The album was actually recorded two years ago, in August 2008, not long after Gully was released.

"He came to us and said, 'I need to make this record now. I don't care how long it takes to come out'," Powell remembers.

"Therapy's not the right word, but it was something I needed to do then," Jungklas says. "It wasn't something I could wait six months to do."

In order to capture the power and immediacy of Jungklas' songs, Powell proposed a bold, unusual recording process, gathering musicians who had Jungklas' trust (in addition to Selvidge and Kirkscey, drummers Robert Barnett and Harry Peel, guitarist John Whittemore, and bassist Sam Shoup play on the record) in the studio, with very little preparation.

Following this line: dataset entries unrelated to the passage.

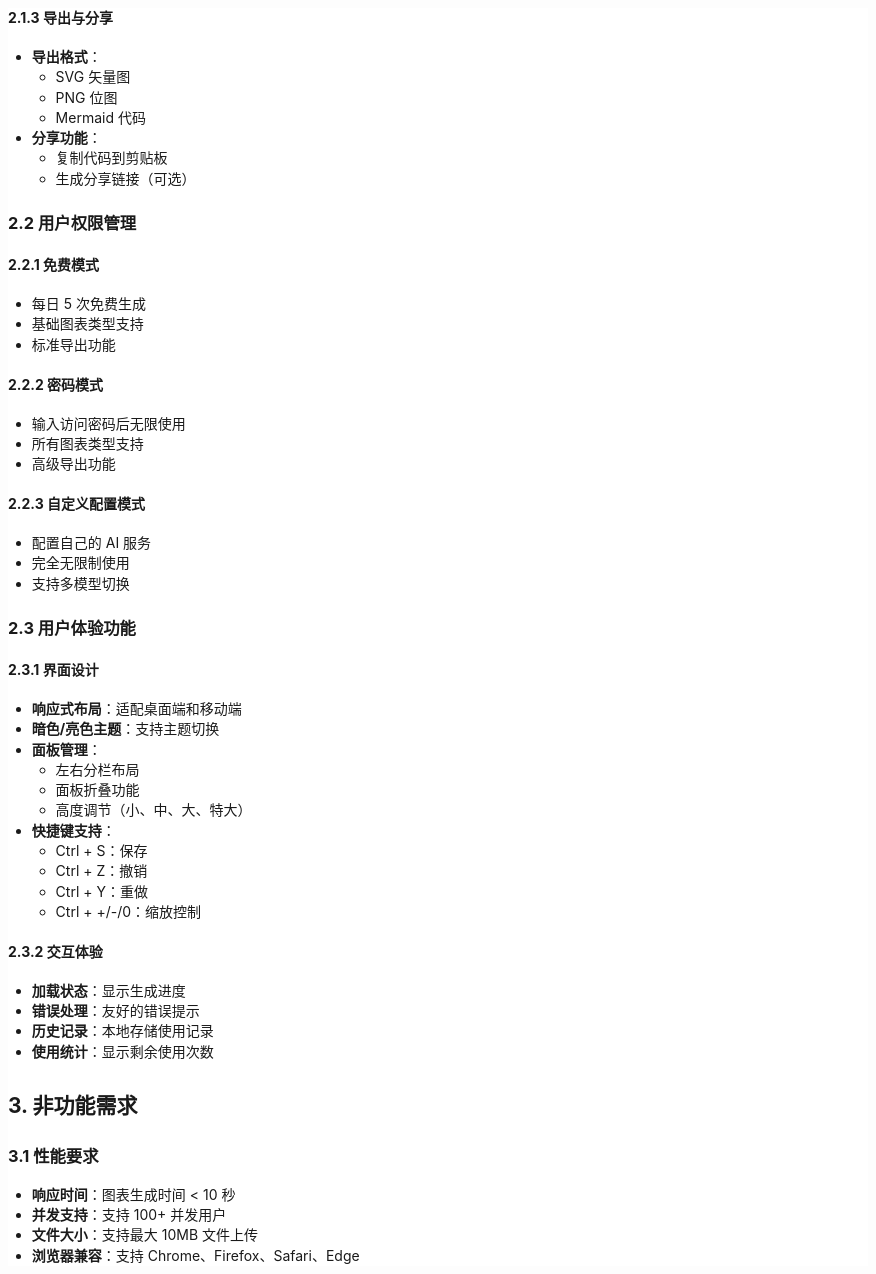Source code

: #### 2.1.3 导出与分享
- **导出格式**：
  - SVG 矢量图
  - PNG 位图
  - Mermaid 代码
- **分享功能**：
  - 复制代码到剪贴板
  - 生成分享链接（可选）

### 2.2 用户权限管理

#### 2.2.1 免费模式
- 每日 5 次免费生成
- 基础图表类型支持
- 标准导出功能

#### 2.2.2 密码模式
- 输入访问密码后无限使用
- 所有图表类型支持
- 高级导出功能

#### 2.2.3 自定义配置模式
- 配置自己的 AI 服务
- 完全无限制使用
- 支持多模型切换

### 2.3 用户体验功能

#### 2.3.1 界面设计
- **响应式布局**：适配桌面端和移动端
- **暗色/亮色主题**：支持主题切换
- **面板管理**：
  - 左右分栏布局
  - 面板折叠功能
  - 高度调节（小、中、大、特大）
- **快捷键支持**：
  - Ctrl + S：保存
  - Ctrl + Z：撤销
  - Ctrl + Y：重做
  - Ctrl + +/-/0：缩放控制

#### 2.3.2 交互体验
- **加载状态**：显示生成进度
- **错误处理**：友好的错误提示
- **历史记录**：本地存储使用记录
- **使用统计**：显示剩余使用次数

## 3. 非功能需求

### 3.1 性能要求
- **响应时间**：图表生成时间 < 10 秒
- **并发支持**：支持 100+ 并发用户
- **文件大小**：支持最大 10MB 文件上传
- **浏览器兼容**：支持 Chrome、Firefox、Safari、Edge
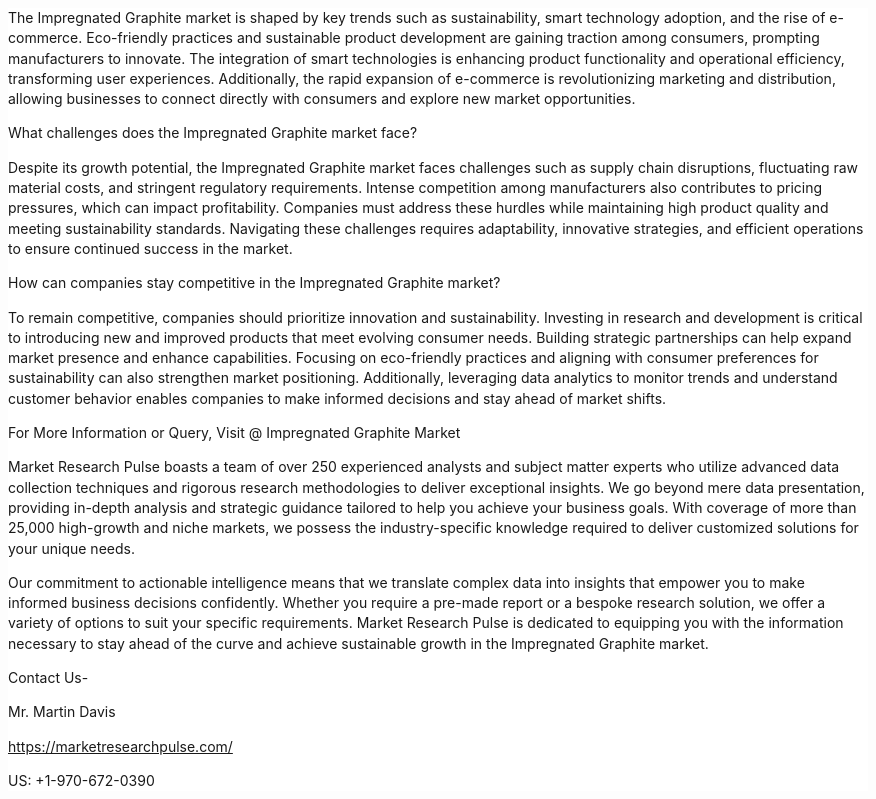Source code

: The Impregnated Graphite market is shaped by key trends such as sustainability, smart technology adoption, and the rise of e-commerce. Eco-friendly practices and sustainable product development are gaining traction among consumers, prompting manufacturers to innovate. The integration of smart technologies is enhancing product functionality and operational efficiency, transforming user experiences. Additionally, the rapid expansion of e-commerce is revolutionizing marketing and distribution, allowing businesses to connect directly with consumers and explore new market opportunities.

What challenges does the Impregnated Graphite market face?

Despite its growth potential, the Impregnated Graphite market faces challenges such as supply chain disruptions, fluctuating raw material costs, and stringent regulatory requirements. Intense competition among manufacturers also contributes to pricing pressures, which can impact profitability. Companies must address these hurdles while maintaining high product quality and meeting sustainability standards. Navigating these challenges requires adaptability, innovative strategies, and efficient operations to ensure continued success in the market.

How can companies stay competitive in the Impregnated Graphite market?

To remain competitive, companies should prioritize innovation and sustainability. Investing in research and development is critical to introducing new and improved products that meet evolving consumer needs. Building strategic partnerships can help expand market presence and enhance capabilities. Focusing on eco-friendly practices and aligning with consumer preferences for sustainability can also strengthen market positioning. Additionally, leveraging data analytics to monitor trends and understand customer behavior enables companies to make informed decisions and stay ahead of market shifts.

For More Information or Query, Visit @ Impregnated Graphite Market

Market Research Pulse boasts a team of over 250 experienced analysts and subject matter experts who utilize advanced data collection techniques and rigorous research methodologies to deliver exceptional insights. We go beyond mere data presentation, providing in-depth analysis and strategic guidance tailored to help you achieve your business goals. With coverage of more than 25,000 high-growth and niche markets, we possess the industry-specific knowledge required to deliver customized solutions for your unique needs.

Our commitment to actionable intelligence means that we translate complex data into insights that empower you to make informed business decisions confidently. Whether you require a pre-made report or a bespoke research solution, we offer a variety of options to suit your specific requirements. Market Research Pulse is dedicated to equipping you with the information necessary to stay ahead of the curve and achieve sustainable growth in the Impregnated Graphite market.

Contact Us-

Mr. Martin Davis

https://marketresearchpulse.com/

US: +1-970-672-0390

"We went into Ardent. We got everybody on the floor, all in one big room," Jungklas remembers. "I'd run the song once, and then we'd go. Let it bleed — sonically there's a lot of bleed. But emotionally it was the perfect way to jump in. You can hear people — and feel people — trying to carve out their place in the track, reacting off me and reacting off each other. And, of course, all these players are adept enough to pull that off."

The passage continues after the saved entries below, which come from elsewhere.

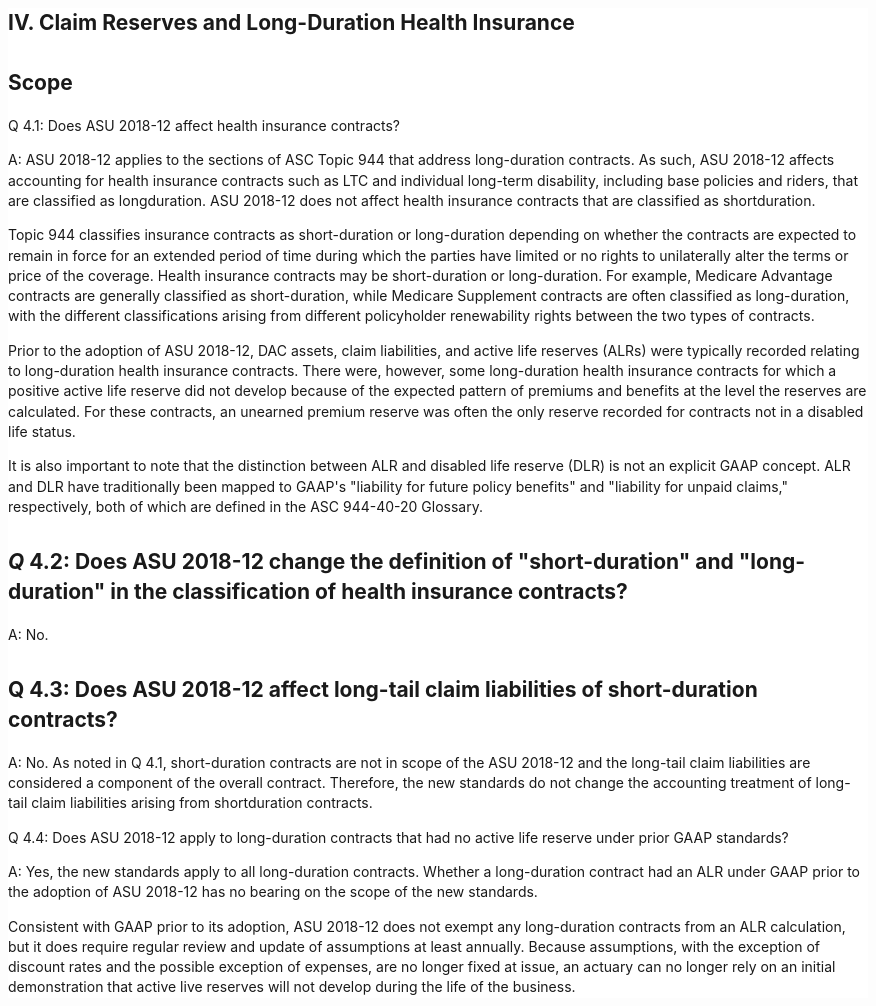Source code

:## IV. Claim Reserves and Long-Duration Health Insurance

## Scope

Q 4.1: Does ASU 2018-12 affect health insurance contracts?

A: ASU 2018-12 applies to the sections of ASC Topic 944 that address long-duration contracts. As such, ASU 2018-12 affects accounting for health insurance contracts such as LTC and individual long-term disability, including base policies and riders, that are classified as longduration. ASU 2018-12 does not affect health insurance contracts that are classified as shortduration.

Topic 944 classifies insurance contracts as short-duration or long-duration depending on whether the contracts are expected to remain in force for an extended period of time during which the parties have limited or no rights to unilaterally alter the terms or price of the coverage. Health insurance contracts may be short-duration or long-duration. For example, Medicare Advantage contracts are generally classified as short-duration, while Medicare Supplement contracts are often classified as long-duration, with the different classifications arising from different policyholder renewability rights between the two types of contracts.

Prior to the adoption of ASU 2018-12, DAC assets, claim liabilities, and active life reserves (ALRs) were typically recorded relating to long-duration health insurance contracts. There were, however, some long-duration health insurance contracts for which a positive active life reserve did not develop because of the expected pattern of premiums and benefits at the level the reserves are calculated. For these contracts, an unearned premium reserve was often the only reserve recorded for contracts not in a disabled life status.

It is also important to note that the distinction between ALR and disabled life reserve (DLR) is not an explicit GAAP concept. ALR and DLR have traditionally been mapped to GAAP's "liability for future policy benefits" and "liability for unpaid claims," respectively, both of which are defined in the ASC 944-40-20 Glossary.

## $Q$ 4.2: Does ASU 2018-12 change the definition of "short-duration" and "long-duration" in the classification of health insurance contracts?

A: No.

## Q 4.3: Does ASU 2018-12 affect long-tail claim liabilities of short-duration contracts?

A: No. As noted in Q 4.1, short-duration contracts are not in scope of the ASU 2018-12 and the long-tail claim liabilities are considered a component of the overall contract. Therefore, the new standards do not change the accounting treatment of long-tail claim liabilities arising from shortduration contracts.

Q 4.4: Does ASU 2018-12 apply to long-duration contracts that had no active life reserve under prior GAAP standards?

A: Yes, the new standards apply to all long-duration contracts. Whether a long-duration contract had an ALR under GAAP prior to the adoption of ASU 2018-12 has no bearing on the scope of the new standards.

Consistent with GAAP prior to its adoption, ASU 2018-12 does not exempt any long-duration contracts from an ALR calculation, but it does require regular review and update of assumptions at least annually. Because assumptions, with the exception of discount rates and the possible exception of expenses, are no longer fixed at issue, an actuary can no longer rely on an initial demonstration that active live reserves will not develop during the life of the business.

"This is the great thing about Memphis," says Powell, who produced, engineered, and mixed the record. "Rob would play it through once and everyone had a little legal pad to jot down [charts] — intro, verse, chorus, whatever. At one point, I looked at Steve [Selvidge's] notepad and it had a picture of a cow or something. He didn't even write down the chords. These guys were just listening to each other."